Closed lhames closed 16 years ago
Thanks! I've applied your patch. http://lists.cs.uiuc.edu/pipermail/llvm-commits/Week-of-Mon-20081013/068635.html
Fix for bug 2898 - defers dead store removal caused by re-uses until validity of re-use is confirmed. This patch has been tested on SingleSource and MultiSource and does not seem to introduce any new errors on AMD64. As yet I haven't worked out whether deferring the removal of dead store causes could cause other optimisation opportunities to be missed, but I see no reason (yet) that it should.
Failure bitcode from bugpoint. You'll need to compile this using
llc -regalloc=pbqp -o bugpoint.test.bc.s bugpoint.test.bc
to reproduce the bug.
Please attach a bc file. Thanks.
Extended Description
The ldecod benchmark (MultiSource/Applications/JM/ldecod) is miscompiled for AMD64. I believe this is due to a bug in LocalSpiller where certain stores are assumed to be "dead", and thus are removed, when they are in fact still necessary.
The problem is exposed when the PBQP allocator is used on AMD64. It can be demonstrated by adding -regalloc=pbqp to LLCBETA_OPTIONS, and running, from projects/test-suite/MultiSource/Applications/JM/ldecod/Output,
make ENABLE_LLC=1 ENABLE_LLCBETA=1
The resulting program segfaults when run on the test input:
bash-3.2$ ./Output/ldecod.llc-beta -i data/test.264 -o Output/test_dec.yuv -r data/test_rec.yuv
----------------------------- JM 12.1 (FRExt) ----------------------------- Decoder config file : (null)
Input H.264 bitstream : data/test.264 Output decoded YUV : Output/test_dec.yuv Output status file : log.dec Input reference file : data/test_rec.yuv
POC must = frame# or field# for SNRs to be correct
Frame POC Pic# QP SnrY SnrU SnrV Y:U:V Time(ms)
Segmentation fault
The test case can be reduced with the following:
bugpoint -run-llc ldecod.llvm.bc --args -i ../data/test.264 -r ../data/test_rec.yuv --tool-args -regalloc=pbqp
Faulting basic block is itrans8x8_bb15_bb15_2E_ce.
After register allocation, before spilling bb15.ce contains the following two instructions (among many others):
reg167, reg1170 and reg1171 are spill intervals.

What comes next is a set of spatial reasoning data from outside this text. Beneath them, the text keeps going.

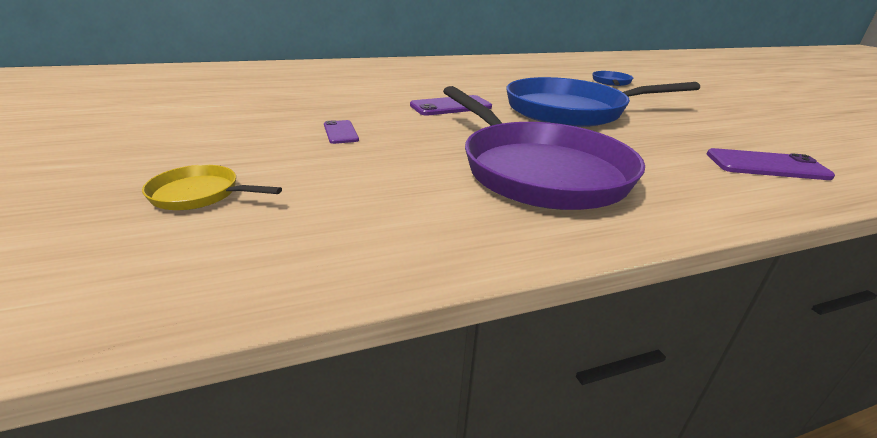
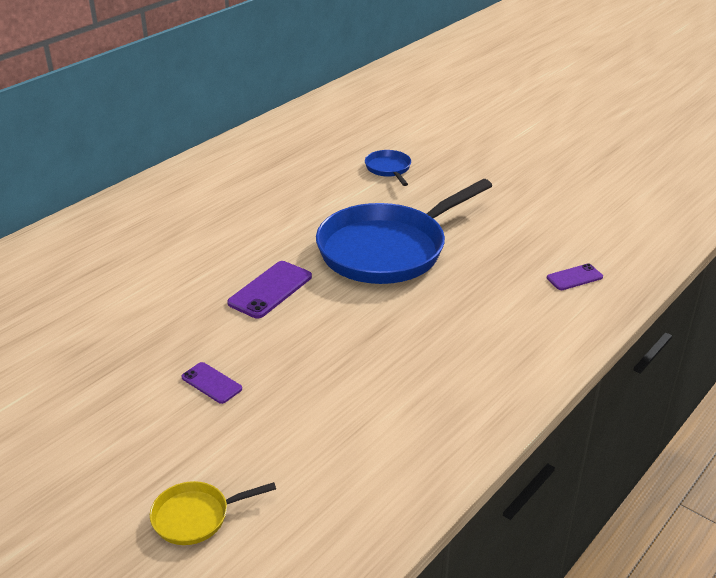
camera: 30 degrees left, 5 degrees up
(537, 170) = (421, 361): purple pan -> none
(766, 165) = (574, 277): purple phone -> purple phone, size x0.61

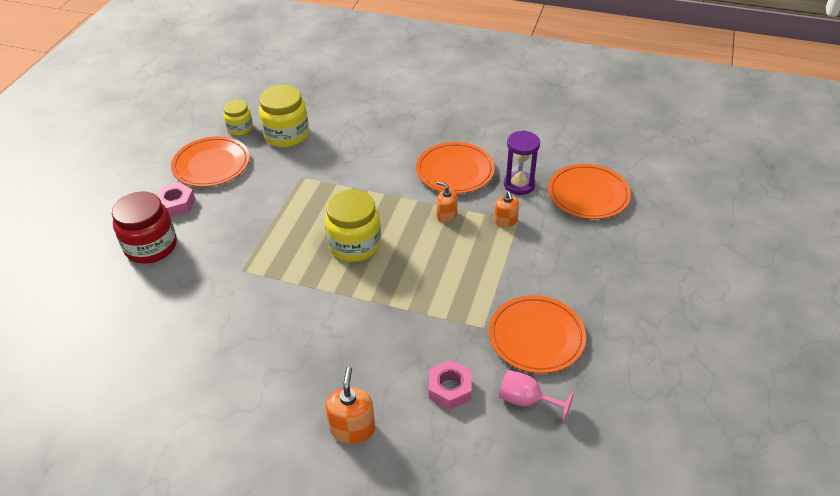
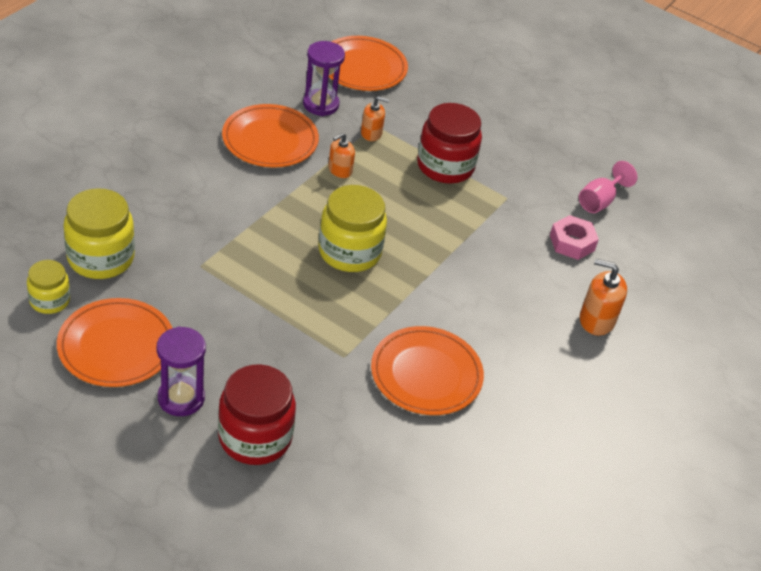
camera: 80 degrees left, 0 degrees up
(176, 204) = (181, 398): pink nut -> purple hourglass
(496, 275) = (445, 166): none -> red jar
(536, 337) = (532, 169): orange plate -> orange plate (426, 374)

Pertinent allocations are: reg1170 = R8, reg1171 = R9, reg1089 = R10, reg 1167 = R8D
During spilling by LocalSpiller the following problem occurs:
Store: MOV64mr <fi#10>, 1, %reg0, 0, %R8
Remembering SS#10 in physreg R8
MOV64mr <fi#10>, 1, %reg0, 0, %R8
Reusing SS#10 from physreg R8 for vreg1171 instead of reloading into physreg R9
Removed dead store: MOV64mr <fi#10>, 1, %reg0, 0, %R8
PhysReg R9 clobbered, invalidating SS#9
PhysReg R8 clobbered, invalidating SS#10
Remembering SS#10 in physreg R9
%R9 = MOV64rm <fi#10>, 1, %reg0, 0
Reuse undone!
Remembering SS#8 in physreg R8D
%R8D = MOV32rm <fi#8>, 1, %reg0, 0
MOV32mr %R9, 4, %R10, 0, %R8D, Mem:ST(4,4) [0x15c0628 + 0]
In attempting to Reuse SS#10 in physreg R8 for the second instruction the store of reg1170/R8 is treated as dead by the block starting it VirtRegMap.cpp:1441. When it is discovered that R8 is clobbered by a later parameter the load into R9 is re-instated, but the store is not, leading to junk in R9. In general I do not think dead stores cannot be eliminated until the validity of the re-uses are confirmed.